The challenges for project management
"I always hear about the losses suffered in organisations such as the NHS and huge failures in project management that cost taxpayers enormous sums."
"Poor project management results in overspending, rotational loss, high risks and lots of other problems."
"Yet there are a multitude of projects that go right that never get published."
"We have a major communications challenge - to demonstrate that effective project management really works."
"What's needed is promotion of the high standards in the profession, and this can be done through Chartership."
"Many Chartered bodies exist because the public realised they stood for high standards, reliability and professionalism. APM needs to establish itself as the place where expert project professionals go. If you want to get a project through, you only go there."
"A profession is only as good as its members and one of the things APM must determine is who gets in and who stays."
"How far do you control members' activities? How far do you regulate price? How far do you regulate what information you give to clients? I would urge against being prescriptive on these matters."
"It would be good to explore how we attract more members and how we interact with other professional bodies. Also, I would like to understand more about how professional bodies discipline individuals for breaching their code."
"How do you make a profession attractive for people to join it? Also, is the Chartered professional body model, which was created in the Victorian era, now the right one? Finally, how do you persuade people that project management is a sufficiently specialised to merit the enhanced reputation that Chartered status would give?"
"To what extent does the project management profession need to reach out to government?
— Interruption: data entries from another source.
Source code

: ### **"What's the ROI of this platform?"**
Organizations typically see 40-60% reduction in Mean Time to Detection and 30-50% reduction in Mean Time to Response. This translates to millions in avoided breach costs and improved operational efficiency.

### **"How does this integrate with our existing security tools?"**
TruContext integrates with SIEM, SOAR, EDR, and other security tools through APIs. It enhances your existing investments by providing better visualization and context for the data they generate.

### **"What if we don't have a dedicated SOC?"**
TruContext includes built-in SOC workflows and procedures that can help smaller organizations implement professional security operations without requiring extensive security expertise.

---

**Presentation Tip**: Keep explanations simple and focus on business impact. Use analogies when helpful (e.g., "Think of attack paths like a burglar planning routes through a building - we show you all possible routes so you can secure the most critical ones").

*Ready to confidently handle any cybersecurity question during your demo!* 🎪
APM has benefited from its relationship with the Office of Government and Commerce (OGC). Some of the largest procurement in the UK is for public sector projects; is government prepared to mandate that it uses Chartered Project Professionals?"
"We're keen to understand what is beyond Chartered status, we partner with OGC in driving up professionalism in project management. This is just a beginning, but where this policy has been applied it has demonstrably improved performance."
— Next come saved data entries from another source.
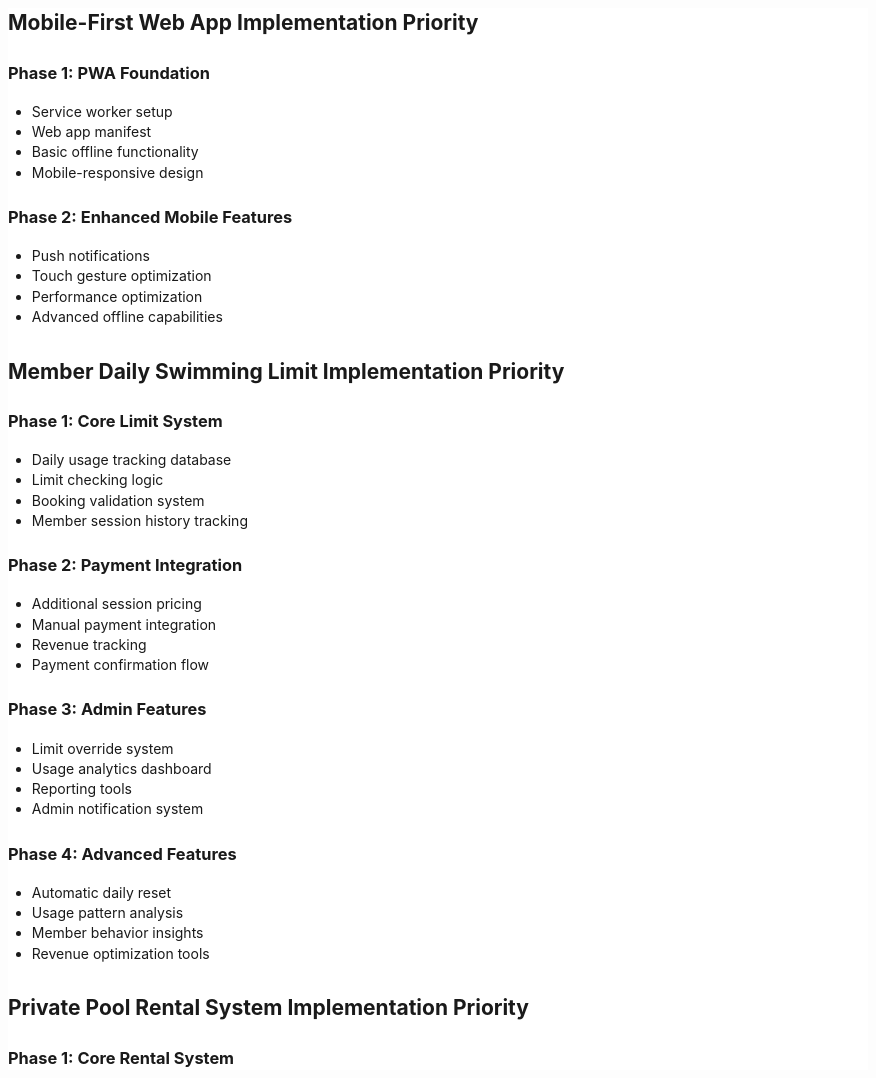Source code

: ## Mobile-First Web App Implementation Priority

### Phase 1: PWA Foundation

- Service worker setup
- Web app manifest
- Basic offline functionality
- Mobile-responsive design

### Phase 2: Enhanced Mobile Features

- Push notifications
- Touch gesture optimization
- Performance optimization
- Advanced offline capabilities

## Member Daily Swimming Limit Implementation Priority

### Phase 1: Core Limit System

- Daily usage tracking database
- Limit checking logic
- Booking validation system
- Member session history tracking

### Phase 2: Payment Integration

- Additional session pricing
- Manual payment integration
- Revenue tracking
- Payment confirmation flow

### Phase 3: Admin Features

- Limit override system
- Usage analytics dashboard
- Reporting tools
- Admin notification system

### Phase 4: Advanced Features

- Automatic daily reset
- Usage pattern analysis
- Member behavior insights
- Revenue optimization tools

## Private Pool Rental System Implementation Priority

### Phase 1: Core Rental System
"The biggest challenge facing my institute is that regulators have popped up on a global basis, we need to make sure we have the resources to engage on a global scale to represent the views of members. I imagine this would also apply to project management."
"How will you monitor project professionals? How do you monitor the work someone does on a project?"
"It is important that we model ourselves on the other professions as this challenge must be common to all. Our standards must have 'teeth', especially in project management."
"Our department has doubled in three years, so I recognise the challenge of rapid growth. In the modern age there are increasingly stringent requirements for the quality of investigations and the manner in which decisions are reached."
"We need project heroes; it's a well kept secret that project management is an extraordinarily enjoyable thing to do. It's the perfect job for me, but how do we make that known?"